The Real Time Clock (RTC) serves two real purposes: keep accurate time/date information and provide wake up alarms (both during runtime and while sleeping).
Since the RTC is externally powered and clocked independent of the processor, it can remain running even when the rest of the system is turned off. This way the clock continues to keep accurate information and it can be used to wake up the processor from power savings modes (such as hibernate or standby).
This document highlights most of the issues that software developers need to be concerned with. It is not intended to be a replacement for the HRM, so if you are working heavily on the RTC, please consult that primarily.
Normally, RTC precision is a requirement in most embedded applications, but due to the external environment – temperature change, frequency variation of the crystal that clocks the RTC – the RTC precision may not be as accurate as expected. While Quartz oscillators provide an accuracy far superior to that of other conventional oscillator designs, they are not perfect. Very low cost crystals may cause the RTC to drift by several minutes each day. To maintain a more accurate timebase (if necessary), you should check out Network Time protocol.
There is no “year” field as it is up to the host software to represent the stored time according to its own native format and timezone rules. The “days” field has a granularity of 2^15 days which should provide for a life time of ~90 years.
The figure below provides a block diagram of the RTC as updated externally. The external crystal clocks in at 32.768kHz which is normalized by the prescaler counter into a 1 Hz tick. This cascades down into the seconds/minutes/hours/days counters (according to normal time rules obviously), triggering any enabled events as are enabled by the RTC configuration registers.
The figure below provides a block diagram which shows how reads and writes of RTC registers are handled. Since the registers are externally powered, there is a transition domain to keep the on-chip System RTC MMRs in sync with the registers in the RTC peripheral. The biggest issue to keep in mind is that writes are synced once per tick (the frequency of which is determined by the prescale bit), and that successive writes to the same register inbetween syncs are discarded (you can write to multiple registers simultaneously).
The Blackfin RTC driver can be found in the kernel configuration menu under the RTC framework.
Device Drivers ---> <*> Real Time Clock ---> --- Real Time Clock [*] Set system time from RTC on startup and resume (rtc0) RTC used to set the system time --- RTC interfaces [*] /sys/class/rtc/rtcN (sysfs) [*] /proc/driver/rtc (procfs for rtc0) [*] /dev/rtcN (character devices) --- on-CPU RTC drivers <*> Blackfin On-Chip RTC
You need not enable the
Set system time from RTC on startup and resume option, but many people find it much more convenient to automatically sync the RTC hwclock to the Linux system clock before executing userspace (and by executing hwclock in userspace).
You may also disable any RTC interfaces that your system does not need.
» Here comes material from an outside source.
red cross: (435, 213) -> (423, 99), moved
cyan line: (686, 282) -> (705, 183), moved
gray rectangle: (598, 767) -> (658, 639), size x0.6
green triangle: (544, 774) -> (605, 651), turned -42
Often times that means you can disable the proc interface. The sysfs and dev interfaces tend to be used by userspace applications for interacting with the RTC directly. Feel free to review your setup to see what may actually be utilized.
Since Linux provides a nice extensible common RTC framework for integrating a diverse set of RTC devices, there should be no need for end users to actually dive into the driver. For the curious, the code should be sufficiently documented for you to find your way around. It is stored at linux-2.6.x/drivers/rtc/rtc-bfin.c.
There should also be no in-kernel consumers of direct RTC devices, so let's just move on to userspace.
If you are creating your own board port, make sure to include the simplistic platform resources for the on-chip RTC. Otherwise, your system may not actually load the RTC platform driver.
The RTC framework exposes RTC devices as
/dev/rtc#. Since typically there is only one RTC on a Blackfin system, the
/dev/rtc0 device node should represent the on-chip device. If you have more than one RTC setup on your system, you will have to consult the kernel boot log to figure out what RTC is being configured as which device node.
In order to use the RTC, you need to open the device node using the standard filesystem functions. All operations (such as get the time, set an alarm, etc…) are performed using ioctl()'s. You can use the read() function to put your process to sleep while it waits for an operation that involves a delay to complete; e.g. setting an alarm and then waiting for it to go off.
For the exact ioctl API and a complete example application, consult the file linux-2.6.x/Documentation/rtc.txt.
Please note that the Blackfin RTC cannot support the IRQP function. This is because the Linux framework expects to be able to set the frequency to 2^N Hz while the fastest the Blackfin hardware supports is 1 Hz. No, the prescale bit cannot be sanely used to increase this frequency as it affects all of the time fields, not just the alarms.
Often times people will want to use the RTC to wake the process up from a power savings mode. The common steps to take are:
Since these are common operations, there is an applet that is part of busybox called
rtcwake that automates this process. Consult the rtcwake(8) man page for more information on how to use it.
Have a look at hwclock if you wish to keep the Linux system clock and the hardware (RTC) clock in sync.